The diversity of these broad market funds can protect investors from sector-specific crashes, which is why they’re considered a lower-risk investment. On the other hand, S&P 500 index funds may place an upper limit on how well your investments can do. You won’t reap the benefits as you would from traditional stocks if one company or sector surges in value.
Investors seeking big returns (at higher risk) might find sector-specific index funds and ETFs are suited to their goals. If you have plenty of stock market knowledge, you can pick and choose which ETFs to invest in. Again, broad market index trackers tend to offer safe, steady returns, so they’re the best bet if you’re seeking a low-risk investment that can steadily grow. The best EFTs to invest in will change regularly, but providers such as Vanguard, iShares and SPDR offer some of the largest and most well-established options.

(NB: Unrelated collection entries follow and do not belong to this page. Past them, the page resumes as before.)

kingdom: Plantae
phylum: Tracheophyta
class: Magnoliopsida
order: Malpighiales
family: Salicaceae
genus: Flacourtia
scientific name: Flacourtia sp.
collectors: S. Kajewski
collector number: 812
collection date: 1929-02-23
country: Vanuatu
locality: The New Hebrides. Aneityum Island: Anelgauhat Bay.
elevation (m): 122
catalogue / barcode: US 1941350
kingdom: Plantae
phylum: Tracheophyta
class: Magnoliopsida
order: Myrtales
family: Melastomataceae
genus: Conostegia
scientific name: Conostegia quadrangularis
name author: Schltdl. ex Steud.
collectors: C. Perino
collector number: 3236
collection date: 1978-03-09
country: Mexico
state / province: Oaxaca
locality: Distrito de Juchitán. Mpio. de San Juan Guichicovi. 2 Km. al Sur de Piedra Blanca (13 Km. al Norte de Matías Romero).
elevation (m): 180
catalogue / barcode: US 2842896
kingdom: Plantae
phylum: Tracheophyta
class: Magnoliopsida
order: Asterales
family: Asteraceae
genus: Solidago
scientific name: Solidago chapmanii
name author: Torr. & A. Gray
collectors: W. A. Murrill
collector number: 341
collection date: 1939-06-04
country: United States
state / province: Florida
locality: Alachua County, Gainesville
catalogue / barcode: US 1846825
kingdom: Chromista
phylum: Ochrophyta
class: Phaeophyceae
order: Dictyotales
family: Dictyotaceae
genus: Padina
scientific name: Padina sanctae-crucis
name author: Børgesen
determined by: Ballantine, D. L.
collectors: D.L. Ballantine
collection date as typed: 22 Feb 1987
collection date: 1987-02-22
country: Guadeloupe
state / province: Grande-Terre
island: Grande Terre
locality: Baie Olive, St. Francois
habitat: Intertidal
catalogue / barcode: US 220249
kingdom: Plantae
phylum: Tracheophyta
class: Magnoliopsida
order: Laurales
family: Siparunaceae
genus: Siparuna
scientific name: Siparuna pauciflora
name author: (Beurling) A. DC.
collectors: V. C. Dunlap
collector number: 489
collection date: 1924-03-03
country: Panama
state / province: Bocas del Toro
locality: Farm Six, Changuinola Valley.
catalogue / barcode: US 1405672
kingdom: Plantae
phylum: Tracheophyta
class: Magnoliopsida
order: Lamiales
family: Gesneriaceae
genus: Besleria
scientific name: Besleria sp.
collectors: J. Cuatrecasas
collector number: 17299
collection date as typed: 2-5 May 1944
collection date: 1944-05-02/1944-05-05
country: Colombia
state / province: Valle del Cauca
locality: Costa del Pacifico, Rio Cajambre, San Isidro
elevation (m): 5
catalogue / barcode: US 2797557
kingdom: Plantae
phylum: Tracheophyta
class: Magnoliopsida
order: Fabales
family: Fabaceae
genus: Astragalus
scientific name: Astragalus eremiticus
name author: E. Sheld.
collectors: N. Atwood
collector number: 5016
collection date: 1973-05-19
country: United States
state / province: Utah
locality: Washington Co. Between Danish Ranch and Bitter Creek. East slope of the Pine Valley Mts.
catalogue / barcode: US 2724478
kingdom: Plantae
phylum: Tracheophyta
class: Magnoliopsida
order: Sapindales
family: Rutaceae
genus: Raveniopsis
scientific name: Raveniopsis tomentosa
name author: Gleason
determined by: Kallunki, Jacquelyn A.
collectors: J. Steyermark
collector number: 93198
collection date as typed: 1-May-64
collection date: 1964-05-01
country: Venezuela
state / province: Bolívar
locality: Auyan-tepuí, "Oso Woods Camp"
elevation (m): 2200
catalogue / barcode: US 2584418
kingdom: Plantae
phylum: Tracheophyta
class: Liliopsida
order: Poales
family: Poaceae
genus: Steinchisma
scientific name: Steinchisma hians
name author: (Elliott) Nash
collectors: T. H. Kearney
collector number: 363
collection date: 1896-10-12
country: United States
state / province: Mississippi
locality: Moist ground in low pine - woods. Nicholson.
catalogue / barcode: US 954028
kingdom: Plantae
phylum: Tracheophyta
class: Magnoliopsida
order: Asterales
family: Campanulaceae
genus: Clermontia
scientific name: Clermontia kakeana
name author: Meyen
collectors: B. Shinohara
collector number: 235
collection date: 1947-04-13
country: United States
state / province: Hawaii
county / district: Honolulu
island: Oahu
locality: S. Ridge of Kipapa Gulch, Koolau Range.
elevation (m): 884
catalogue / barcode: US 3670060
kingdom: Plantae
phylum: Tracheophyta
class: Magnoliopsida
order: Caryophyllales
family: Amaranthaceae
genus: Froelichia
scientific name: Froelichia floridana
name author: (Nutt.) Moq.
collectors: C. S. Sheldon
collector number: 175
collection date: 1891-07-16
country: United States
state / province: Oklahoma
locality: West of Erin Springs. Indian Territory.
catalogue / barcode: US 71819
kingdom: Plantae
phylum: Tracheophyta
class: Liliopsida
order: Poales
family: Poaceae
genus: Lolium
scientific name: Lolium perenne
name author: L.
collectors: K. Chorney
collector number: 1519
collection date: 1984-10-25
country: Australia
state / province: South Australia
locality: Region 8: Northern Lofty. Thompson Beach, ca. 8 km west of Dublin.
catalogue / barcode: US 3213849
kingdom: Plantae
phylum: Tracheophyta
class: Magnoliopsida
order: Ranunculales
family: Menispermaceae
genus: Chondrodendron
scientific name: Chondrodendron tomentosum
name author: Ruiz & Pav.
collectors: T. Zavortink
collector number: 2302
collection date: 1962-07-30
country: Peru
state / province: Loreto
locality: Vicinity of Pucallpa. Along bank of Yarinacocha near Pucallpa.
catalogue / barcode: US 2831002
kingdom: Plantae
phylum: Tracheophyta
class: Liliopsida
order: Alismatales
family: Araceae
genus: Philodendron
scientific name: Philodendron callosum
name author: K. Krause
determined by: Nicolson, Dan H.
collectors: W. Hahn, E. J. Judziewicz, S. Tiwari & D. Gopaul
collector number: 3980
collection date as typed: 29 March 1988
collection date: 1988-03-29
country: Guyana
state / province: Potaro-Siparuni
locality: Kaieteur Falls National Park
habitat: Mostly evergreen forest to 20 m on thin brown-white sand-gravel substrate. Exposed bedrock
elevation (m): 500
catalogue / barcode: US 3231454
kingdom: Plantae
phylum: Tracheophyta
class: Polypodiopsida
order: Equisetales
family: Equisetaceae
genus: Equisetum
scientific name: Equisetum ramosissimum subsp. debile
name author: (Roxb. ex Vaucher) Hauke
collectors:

Alternatively, you can invest in an ‘ETF model portfolio’. This option is made up of a number of ETFs, or a mixture of ETFs and index funds, which have been selected by the stockbroker. You can choose between sector-specific and broad range ETFs and go for a growth option (if you’re happy to wait for a return) or an income option. Model portfolios are a good choice if you’re looking to invest in more than one ETF or index fund.
If you’re interested in a particular market or cause, or are seeking ethical investments, you could also look into thematic investing. Popular and established thematic investment trends include clean energy, climate change and disruptive technology. Essentially, a thematic investor will pick EFTs or index funds that fit a theme that’s predicted to be profitable in the future. You’ll probably need a stockbroker to help you with this strategy.
Virtually all index funds and the majority of ETFs are passively managed, meaning the investments made by the fund are based on an index, rather than the active judgement of a broker. As a result, they can be much cheaper to invest in than mutual funds, for example.
However, you’ll still have to pay an annual fee to cover the admin costs of the index fund. The average expense ratio (the amount investors are charged for investing) of passively managed funds is currently around 0.15%, compared to 0.67% for actively managed funds. That means for an investment pot of £10,000, you’d pay around £150 in fees every year if you chose to invest in something like an index fund or ETF.
You’ll also have to pay a commission every time you buy or sell an ETF. That’s not a huge issue if you’re investing for the long-term, but intraday traders could find these small fees (typically under £10) add up with a very liquid portfolio. And finally, you’ll need to check if your chosen ETF distributes capital gains (profits from sales) among shareholders, as you may be liable to pay capital gains tax. You can avoid this by investing in an ETF that retains and reinvests capital gains.
If you’ve invested a number of times before, you can invest in index funds or ETFs via a brokerage account. ETFs generally have much lower minimum investment requirements, so they’re a good choice if you don’t want to invest tens of thousands. Index funds generally require you to invest at minimum a four-figure sum to get started, though most brokers will allow you to top it up in the future with smaller amounts.
Speaking to an IFA is a sensible first step, whether you’re new to investing or not. If you have limited investment experience, an IFA will advise you as to whether index funds or ETFs are going to suit you. They’ll find out how open you are to risk and potentially losing the money you invest and whether you’re looking for long, medium or short-term investments, among other factors that determine where you should invest.